La frontera comunica y parte vidas cada día. Casi 180 mil personas la atraviesan a diario en Tijuana, el principal cruce fronterizo en el hemisferio occidental.

“No estamos ni del lado de Estados Unidos ni del lado de México”, dice Delgadillo con aire confundido y un dejo de resignación, “no nos reconocen en ninguno de los dos lugares. Nos reconocemos como una cultura fronteriza pero a pesar de que tenemos muchas libertades y muchas oportunidades vivimos en una especie de encierro aquí en este rinconcito del mundo”.

Olmeca es un cantante de hip-hop, residente en Estados Unidos pero de origen mexicano y con familiares a ambos lados de un muro que ha influido en su música, un arte para desvanecer fronteras.

“Nadie cruza el desierto porque quiere. Es una necesidad…un sacrificio por la familia. No los llames ilegales, llámalos refugiados económicos”, canta en Pieces of me (Partes de mi) este licenciado en filosofía y profesor en la Universidad de Nevada, Las Vegas.

Sus letras reflejan lo que fue crecer cruzando fronteras, madurar comprendiendo restricciones, ser de origen latino en EE. UU. y sabiendo que sus familiares por atravesar el límite pueden ser arrestados. La diferencia entre tener papeles y no.

Se estima que 11 millones de inmigrantes indocumentados viven en Estados Unidos y el endurecimiento de la política migratoria desde que Donald Trump llegó al poder tiene a Olmeca temiendo que su familia sea separada. Una reciente cita de un familiar ante una oficina del gobierno fue motivo de preocupación.

“Había mucha tensión, muchas discusiones en casa, mucha incertidumbre sobre si realmente iba a ir o no por el miedo. Hay un miedo muy real de que le puede pasar algo a nuestra familia en cualquier momento”, explica.

Es probable que si su familiar es deportado sea enviado a Tijuana, el lugar donde más repatriados son enviados. Cada día de los últimos 10 años a esta ciudad llegaron en promedio 275 mexicanos deportados. Un millón en total.

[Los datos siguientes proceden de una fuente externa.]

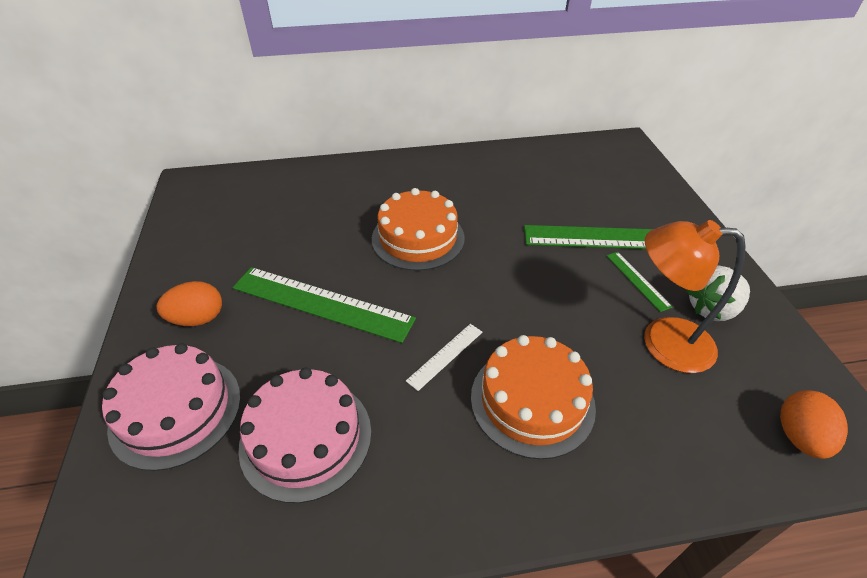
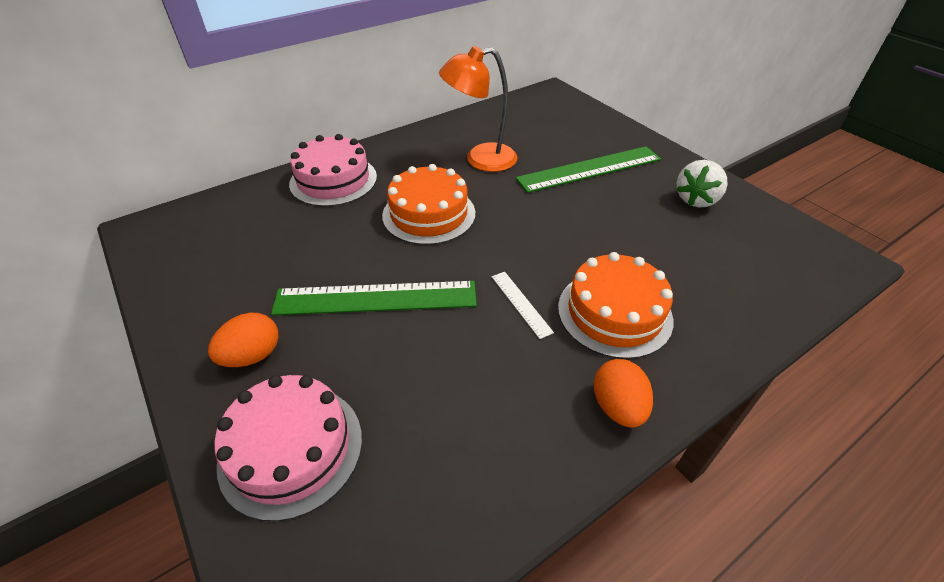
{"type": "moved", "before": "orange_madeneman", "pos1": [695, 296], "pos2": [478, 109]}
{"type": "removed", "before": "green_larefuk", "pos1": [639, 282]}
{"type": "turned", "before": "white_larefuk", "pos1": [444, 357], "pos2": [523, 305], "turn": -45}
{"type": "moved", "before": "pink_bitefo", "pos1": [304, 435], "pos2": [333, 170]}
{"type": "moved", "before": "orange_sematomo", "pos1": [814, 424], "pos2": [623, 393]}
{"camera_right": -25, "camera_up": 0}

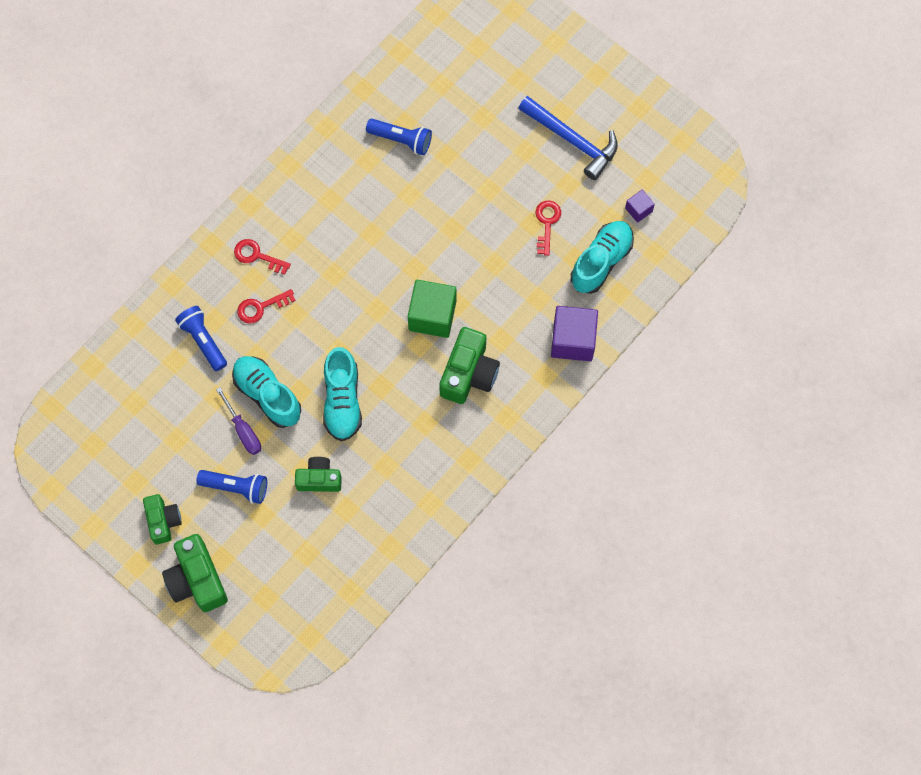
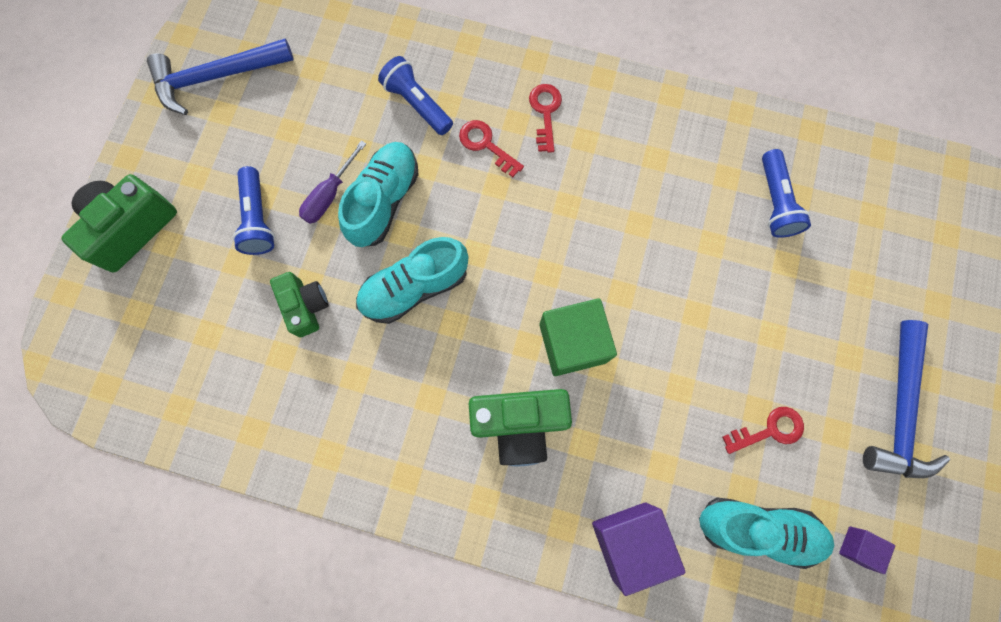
{"type": "turned", "before": "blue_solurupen", "pos1": [201, 338], "pos2": [415, 95], "turn": -75}
{"type": "removed", "before": "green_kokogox", "pos1": [162, 519]}
{"type": "added", "after": "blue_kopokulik", "pos2": [220, 77]}
{"camera_right": 65, "camera_up": 5}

“Era discriminado por no hablar español correctamente”

Muchos de los retornados se enfrentan a una cruel paradoja. Se sienten extranjeros en su país de nacimiento. Devueltos a una tierra que casi no conocen, obligados a hablar un idioma que ya olvidaron.

Christian Ramírez nació en Colima, en el Pacífico mexicano, pero se crió en el norte de California donde a los 11 años se vio involucrado en un incidente armado que lo llevó a prisión.

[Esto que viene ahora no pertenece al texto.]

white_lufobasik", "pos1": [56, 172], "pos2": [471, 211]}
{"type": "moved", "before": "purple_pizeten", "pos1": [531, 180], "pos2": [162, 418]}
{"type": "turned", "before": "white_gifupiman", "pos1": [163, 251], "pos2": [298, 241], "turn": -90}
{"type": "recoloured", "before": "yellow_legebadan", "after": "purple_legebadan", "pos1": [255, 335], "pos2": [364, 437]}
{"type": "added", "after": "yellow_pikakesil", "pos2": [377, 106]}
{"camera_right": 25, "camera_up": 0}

Detenido, se involucró en pandillas y en la venta de drogas, y finalmente tuvo que elegir entre quedarse tras las rejas en el país que considera su hogar o ser libre en su país de nacimiento. Cinco años atrás volvió a México. El retorno no ha sido fácil.

Ramírez lleva en su cuerpo las cicatrices de su pasado, en sus palabras, de “aspirante a pandillero”. Tatuajes en sus nudillos, brazos, pecho, cuello, nuca, cabeza. Marcas de pertenencia a una pandilla que le ocasionaron problemas para conseguir trabajo.
Uno de los pocos sitios que emplean a deportados como él son los call centres. Se calcula que 10 mil personas en Tijuana trabajan en decenas de estos centros.

Pasa el día hablando con clientes en Estados Unidos, en un lugar donde sus tatuajes no le ocasionan inconvenientes y donde su mal español no es un problema pese a que en Tijuana sintió que era “discriminado por no poder hablarlo correctamente”.

“Pasé la mayor parte de mi vida preso, siempre teniendo que pensar en inglés, teniendo que hacer todo en inglés y el español se convirtió en mi segundo idioma. Hay algunas palabras que ni puedo pronunciar en español así que esa es la principal razón por la que los call centres funcionaron en mi caso”.

Extraña Estados Unidos pero no se plantea volver a su antigua vida aunque la nueva no sea sencilla.

“He sido discriminado por mi imagen. Soy una persona muy respetuosa, pero a veces la gente ni siquiera te da esa oportunidad. Te ven y es… ‘estúpido pandillero, estúpido drogadicto o adicto o deportado o lo que sea’. Quieren etiquetarte, te menosprecian”.

Haitianos en el limbo

Con 1.7 millones de habitantes, Tijuana no sólo es un un lugar acostumbrado a recibir deportados, también es una ciudad donde se suelen acumular los deseos de quienes anhelan cruzar a Estados Unidos.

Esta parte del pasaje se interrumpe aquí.